§ **Goal of the exercise**:
The lines from the start of the records through the one containing "Nuvama Absolute Return Strategy (NARS) PMS" are to be transcribed exactly, and nothing else.

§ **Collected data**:
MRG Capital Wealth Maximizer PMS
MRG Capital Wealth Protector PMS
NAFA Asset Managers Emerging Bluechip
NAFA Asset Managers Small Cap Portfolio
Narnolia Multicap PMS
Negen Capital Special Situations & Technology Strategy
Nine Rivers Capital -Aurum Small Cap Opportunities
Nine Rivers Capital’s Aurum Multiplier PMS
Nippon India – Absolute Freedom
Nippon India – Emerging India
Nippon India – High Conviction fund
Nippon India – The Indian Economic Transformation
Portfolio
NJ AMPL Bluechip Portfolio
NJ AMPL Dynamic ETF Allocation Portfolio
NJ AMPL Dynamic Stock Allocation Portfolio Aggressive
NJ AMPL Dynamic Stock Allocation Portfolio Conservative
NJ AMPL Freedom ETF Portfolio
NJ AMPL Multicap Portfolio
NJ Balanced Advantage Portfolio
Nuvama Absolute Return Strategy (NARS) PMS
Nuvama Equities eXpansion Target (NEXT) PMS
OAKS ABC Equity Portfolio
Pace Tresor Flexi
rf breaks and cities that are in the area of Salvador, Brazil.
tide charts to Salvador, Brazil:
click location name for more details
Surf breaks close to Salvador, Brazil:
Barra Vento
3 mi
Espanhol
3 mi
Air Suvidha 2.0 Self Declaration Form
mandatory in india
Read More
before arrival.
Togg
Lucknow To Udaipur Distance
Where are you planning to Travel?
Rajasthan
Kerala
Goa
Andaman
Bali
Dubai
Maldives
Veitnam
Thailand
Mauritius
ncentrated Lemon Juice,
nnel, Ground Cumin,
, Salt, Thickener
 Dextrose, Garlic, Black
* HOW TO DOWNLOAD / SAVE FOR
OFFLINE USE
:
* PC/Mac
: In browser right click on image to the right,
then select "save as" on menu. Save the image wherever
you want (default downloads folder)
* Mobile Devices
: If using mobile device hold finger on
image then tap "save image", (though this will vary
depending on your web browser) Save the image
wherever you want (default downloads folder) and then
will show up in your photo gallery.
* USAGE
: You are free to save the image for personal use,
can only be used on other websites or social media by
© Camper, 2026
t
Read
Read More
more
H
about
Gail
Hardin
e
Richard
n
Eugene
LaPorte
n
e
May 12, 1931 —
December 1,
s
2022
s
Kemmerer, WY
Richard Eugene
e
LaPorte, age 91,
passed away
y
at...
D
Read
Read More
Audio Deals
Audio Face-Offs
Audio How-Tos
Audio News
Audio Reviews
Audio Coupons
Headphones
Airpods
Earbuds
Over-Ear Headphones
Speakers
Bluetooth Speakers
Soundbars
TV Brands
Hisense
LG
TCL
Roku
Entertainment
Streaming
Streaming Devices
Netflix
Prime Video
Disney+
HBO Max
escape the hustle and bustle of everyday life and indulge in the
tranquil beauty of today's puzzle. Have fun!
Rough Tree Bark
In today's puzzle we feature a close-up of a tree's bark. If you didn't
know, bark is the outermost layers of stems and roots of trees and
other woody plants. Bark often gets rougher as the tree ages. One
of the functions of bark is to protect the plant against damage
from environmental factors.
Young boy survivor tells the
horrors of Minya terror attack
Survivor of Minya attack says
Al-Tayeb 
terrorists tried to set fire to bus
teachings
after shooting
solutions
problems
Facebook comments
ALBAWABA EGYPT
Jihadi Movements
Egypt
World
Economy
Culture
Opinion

§ **Response**:
MRG Capital Wealth Maximizer PMS
MRG Capital Wealth Protector PMS
NAFA Asset Managers Emerging Bluechip
NAFA Asset Managers Small Cap Portfolio
Narnolia Multicap PMS
Negen Capital Special Situations & Technology Strategy
Nine Rivers Capital -Aurum Small Cap Opportunities
Nine Rivers Capital’s Aurum Multiplier PMS
Nippon India – Absolute Freedom
Nippon India – Emerging India
Nippon India – High Conviction fund
Nippon India – The Indian Economic Transformation
Portfolio
NJ AMPL Bluechip Portfolio
NJ AMPL Dynamic ETF Allocation Portfolio
NJ AMPL Dynamic Stock Allocation Portfolio Aggressive
NJ AMPL Dynamic Stock Allocation Portfolio Conservative
NJ AMPL Freedom ETF Portfolio
NJ AMPL Multicap Portfolio
NJ Balanced Advantage Portfolio
Nuvama Absolute Return Strategy (NARS) PMS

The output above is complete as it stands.